> **What this exercise asks**
(a) Summarize the article on the Constitution in two sentences.
(b) In the article on the Constitution, what was the piece's title when "The Morning Call" first published it?
(c) Pick up the article on the Constitution from its last sentence and keep writing.

> **Document segment**

Saturday, October 15, 2011

On the Constitution


This article was originally published in "The Morning Call" (circulation: 90,000) on August 15, 2011 under the title "Constitution was born of compromise."

When reviewing "Atlas Shrugged," the magnum opus of libertarian paladin Ayn Rand, famed anti-communist Whittaker Chambers made this observation about her philosophy: "Out of a lifetime of reading, I can recall no other book in which a tone of overriding arrogance was so implacably sustained. Its shrillness is without reprieve. Its dogmatism is without appeal."

Unfortunately, this mentality is all too prevalent among tea partyers today. While they may not share Rand's views on religion (she was a militant atheist while tea partyers are often Christian right-wingers) and social morality (she supported the rights of homosexuals and others with nontraditional lifestyles, whereas the tea party tends to favor their repression), they certainly ape her claim to having cornered all understanding of the Founding Fathers' will. This is a most unfortunate development.

Take, as an example, the brouhaha over President Barack Obama's health care reform legislation. As one of the critics of the health care law, the tea party claims that the 10th Amendment, which declares all powers not expressly enumerated to the federal government as belonging to the states and/or the people, renders the health care law unconstitutional.

> **Data extracted from a collection**

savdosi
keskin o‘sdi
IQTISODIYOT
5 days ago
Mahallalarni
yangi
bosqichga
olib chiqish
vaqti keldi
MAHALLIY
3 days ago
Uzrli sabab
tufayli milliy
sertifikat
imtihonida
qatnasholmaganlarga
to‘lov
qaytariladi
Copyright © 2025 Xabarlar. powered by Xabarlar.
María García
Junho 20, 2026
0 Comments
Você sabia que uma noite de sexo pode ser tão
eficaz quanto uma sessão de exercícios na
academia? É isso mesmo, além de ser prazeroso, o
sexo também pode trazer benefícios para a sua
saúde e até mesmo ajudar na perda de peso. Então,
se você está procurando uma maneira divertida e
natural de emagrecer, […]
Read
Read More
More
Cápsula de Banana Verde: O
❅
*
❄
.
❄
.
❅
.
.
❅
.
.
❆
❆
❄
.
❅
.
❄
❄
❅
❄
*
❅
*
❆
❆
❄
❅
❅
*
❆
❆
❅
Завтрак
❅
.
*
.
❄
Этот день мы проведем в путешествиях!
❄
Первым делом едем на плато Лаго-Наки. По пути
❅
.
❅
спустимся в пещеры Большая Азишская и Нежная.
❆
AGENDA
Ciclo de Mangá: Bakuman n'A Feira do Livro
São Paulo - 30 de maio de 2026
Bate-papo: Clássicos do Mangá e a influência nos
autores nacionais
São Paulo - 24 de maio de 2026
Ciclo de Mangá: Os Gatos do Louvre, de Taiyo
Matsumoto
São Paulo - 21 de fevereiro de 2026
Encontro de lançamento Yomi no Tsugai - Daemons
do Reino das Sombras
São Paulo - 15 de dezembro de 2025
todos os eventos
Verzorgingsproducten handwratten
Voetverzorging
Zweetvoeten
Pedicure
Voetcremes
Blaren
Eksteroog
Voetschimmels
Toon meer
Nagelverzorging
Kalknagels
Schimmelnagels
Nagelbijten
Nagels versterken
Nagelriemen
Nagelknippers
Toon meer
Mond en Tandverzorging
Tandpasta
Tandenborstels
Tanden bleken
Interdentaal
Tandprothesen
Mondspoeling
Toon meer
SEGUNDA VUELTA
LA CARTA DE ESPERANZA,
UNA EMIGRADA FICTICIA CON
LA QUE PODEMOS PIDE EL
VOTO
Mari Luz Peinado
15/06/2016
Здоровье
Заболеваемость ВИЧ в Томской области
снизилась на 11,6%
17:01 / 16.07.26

> **Exercise results**
(a) The article opens with Whittaker Chambers's criticism of the arrogance and dogmatism in Ayn Rand's "Atlas Shrugged" and argues that tea partyers, though they differ from Rand on religion and social morality, copy her claim to fully understand the Founding Fathers' will. As an example, it cites the tea party's argument that the 10th Amendment makes President Barack Obama's health care law unconstitutional.

(b) "Constitution was born of compromise."

(c)
Liberals and others who support the law point out how the commerce clause of the Constitution allows the government to regulate interstate commerce, while the general welfare clause permits the state to create new taxes and spending programs so long as their objective is to promote the overall well-being of society. They further add that not only do both of these criteria apply to the issue of health care reform, but that also arguing against them on 10th Amendment grounds would nullify virtually every important progressive social reform since the days of Theodore Roosevelt, from federal spending on education and transportation to the passage of Medicare and the outlawing of child labor.

Right-wingers, naturally, respond with points of their own, from citing James Madison's restrictive interpretation of the general welfare clause (and ignoring Alexander Hamilton's rebuttal) to claiming that excessive regulation impedes economic growth.

And each side ultimately expounds at length about the ideological and historical arguments that can buttress their respective positions. This is both natural and healthy, as reflected by the ongoing legal battle that has taken Obamacare to the federal district courts -- where jurists have so far issued wildly divergent rulings -- and will, inevitably, bring it to the Supreme Court.

Where tea partyers add an unhealthy element to these debates is that they insist not merely that they are right but that their opinions are the only ones capable of being legitimate. They don't view liberals and centrists as having different interpretations of the Founding Fathers' intent, but of deliberately wishing to subvert it. What's worse, they depict all modern Democratic presidents -- from the bold social liberals like Franklin Roosevelt and Lyndon Johnson to the center-leftists like Bill Clinton and Obama -- as being not merely incorrect, which can be reasonably argued, but as being sinister and radical, which cannot.

The irony here is that the men whose ideas tea partyers embrace as immutable gospel were hardly monolithic in their views. Individuals like Madison, Hamilton, Jay, Pickney, Paterson, Randolph and Franklin disagreed so frequently and dramatically that ideologies from across the political spectrum can use their writings for support.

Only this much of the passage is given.